CRISPR/Cas9 has been shown to be a breakthrough gene editing technology as it enables relatively easy modification of targeted genome sequences. It has become an essential tool in drug discovery research and has application across other fields, according to Ricoh in a company press release. The CRISPR technology is “so new” that UK Medicines and Healthcare products Regulatory Agency’s (MHRA’s) approval of Casgevy in November 2023 “caused quite a stir in both the medical and pharmaceutical worlds” (1,2). Alongside FDA’s approval of Casgevy in December 2023, the regulatory authorities’ approvals mark a significant turning point in the biopharma industry (3,4). Casgevy is the first therapeutic based on CRISPR/Cas9 gene-editing technology to be approved by regulatory authorities anywhere in the world (4).

As part of Ricoh’s strategy with its recent moves, the company is aiming to predict the mechanism of action of drug candidates for patients with varied genetic backgrounds. The goal is to improve the speed and efficiency with which messenger RNA (mRNA) is designed; the company plans to achieve this goal by combining certain core technologies with the CRISPR/Cas9 genome editing technology. In 2022, the company completed the acquisition of Baltimore, Md.-based Elixirgen Scientific (5), whose core technologies enable the rapid and efficient differentiation of human induced pluripotent stem cells as well as the design, production, and management of mRNA.
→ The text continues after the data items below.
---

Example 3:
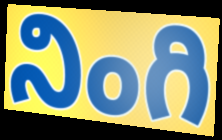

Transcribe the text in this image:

నింగి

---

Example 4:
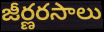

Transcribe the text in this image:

జీర్ణరసాలు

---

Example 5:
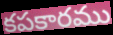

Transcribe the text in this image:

కపకారముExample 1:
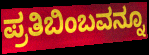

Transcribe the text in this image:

ಪ್ರತಿಬಿಂಬವನ್ನೂ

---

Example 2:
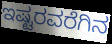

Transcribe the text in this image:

ಇಷ್ಟರವರೆಗಿನ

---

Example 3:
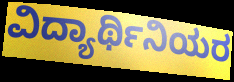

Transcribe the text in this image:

ವಿದ್ಯಾರ್ಥಿನಿಯರ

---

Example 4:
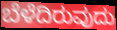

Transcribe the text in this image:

ಬೆಳೆದಿರುವುದು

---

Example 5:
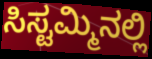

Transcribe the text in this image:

ಸಿಸ್ಟಮ್ಮಿನಲ್ಲಿ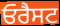
ਓਰੈਸਟ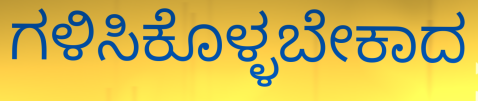
ಗಳಿಸಿಕೊಳ್ಳಬೇಕಾದ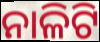
ନାଳିଟି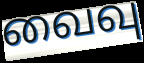
வைவு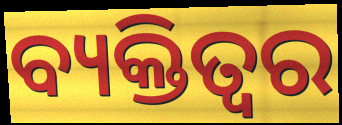
ବ୍ୟକ୍ତିତ୍ବରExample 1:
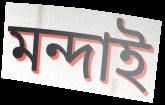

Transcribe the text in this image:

মন্দাই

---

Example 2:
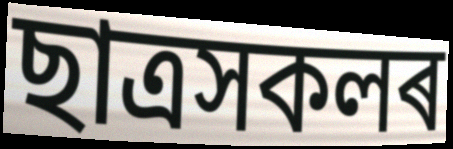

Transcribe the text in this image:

ছাত্ৰসকলৰ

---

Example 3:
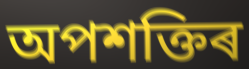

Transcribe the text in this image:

অপশক্তিৰ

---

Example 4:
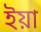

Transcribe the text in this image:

ইয়া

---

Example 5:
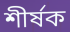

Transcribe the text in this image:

শীৰ্ষক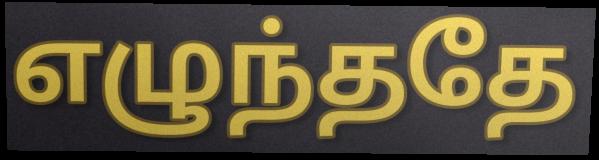
எழுந்ததேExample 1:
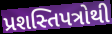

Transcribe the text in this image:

પ્રશસ્તિપત્રોથી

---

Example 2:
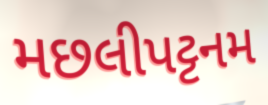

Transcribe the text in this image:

મછલીપટ્ટનમ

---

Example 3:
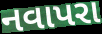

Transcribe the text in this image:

નવાપરા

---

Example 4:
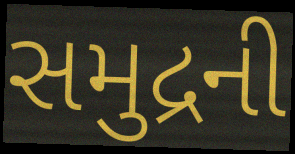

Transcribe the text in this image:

સમુદ્રની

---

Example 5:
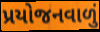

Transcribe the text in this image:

પ્રયોજનવાળુંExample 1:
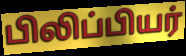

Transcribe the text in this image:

பிலிப்பியர்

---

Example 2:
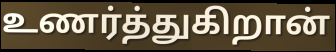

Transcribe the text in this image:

உணர்த்துகிறான்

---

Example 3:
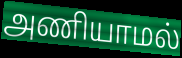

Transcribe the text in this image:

அணியாமல்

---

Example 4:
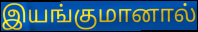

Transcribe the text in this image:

இயங்குமானால்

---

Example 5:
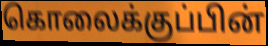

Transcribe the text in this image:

கொலைக்குப்பின்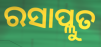
ରସାପ୍ଲୁତ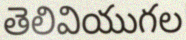
తెలివియుగల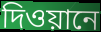
দিওয়ানে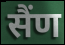
सैंण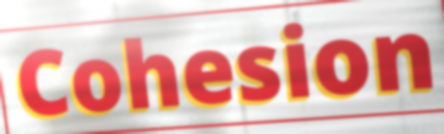
CohesionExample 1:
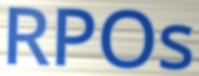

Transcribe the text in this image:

RPOs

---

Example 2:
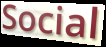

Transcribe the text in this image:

Social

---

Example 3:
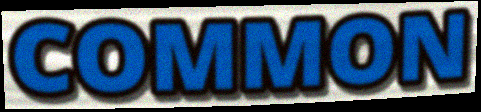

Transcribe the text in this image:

COMMON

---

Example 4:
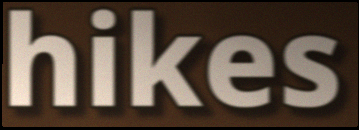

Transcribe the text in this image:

hikes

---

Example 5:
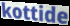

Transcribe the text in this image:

By manipulating the genetic editing of cells to enhance or diminish specific functions, it thus becomes possible to create highly reliable disease models, including models for rare diseases. Ricoh expects that such an advancement will lead to shorter drug development timelines and increased success rates, according to the company press release. Meanwhile, following through on its acquisition of Elixirgen Scientific, Ricoh has been expanding the application areas for that company’s technology through its expertise in digital and artificial intelligence technologies.


1. Spivey, C. New Medicines, Markets, and Manufacture: CRISPR for Sickle Cell Disease and β-thalassemia. Pharm. Technol. online, Nov. 30, 2023.
2. Vertex Pharmaceuticals. Vertex and CRISPR Therapeutics Announce Authorization of the First CRISPR/Cas9 Gene-Edited Therapy, CASGEVY (exagamglogene autotemcel), by the United Kingdom MHRA for the Treatment of Sickle Cell Disease and Transfusion-Dependent Beta Thalassemia. Press Release, Nov. 16, 2023.
3. FDA. FDA Approves First Gene Therapies to Treat Patients with Sickle Cell Disease. Press Release, Dec. 8, 2023.
4. Mirasol, F. Milestone Approval to Steady Stream, Gene Editing Revs Up. BioPharm Int. 2024, 37 (2), 16–19,25.
5. Ricoh. Ricoh to Strengthen Support for Drug Discovery Services Using mRNA. Press Release, May 17, 2022.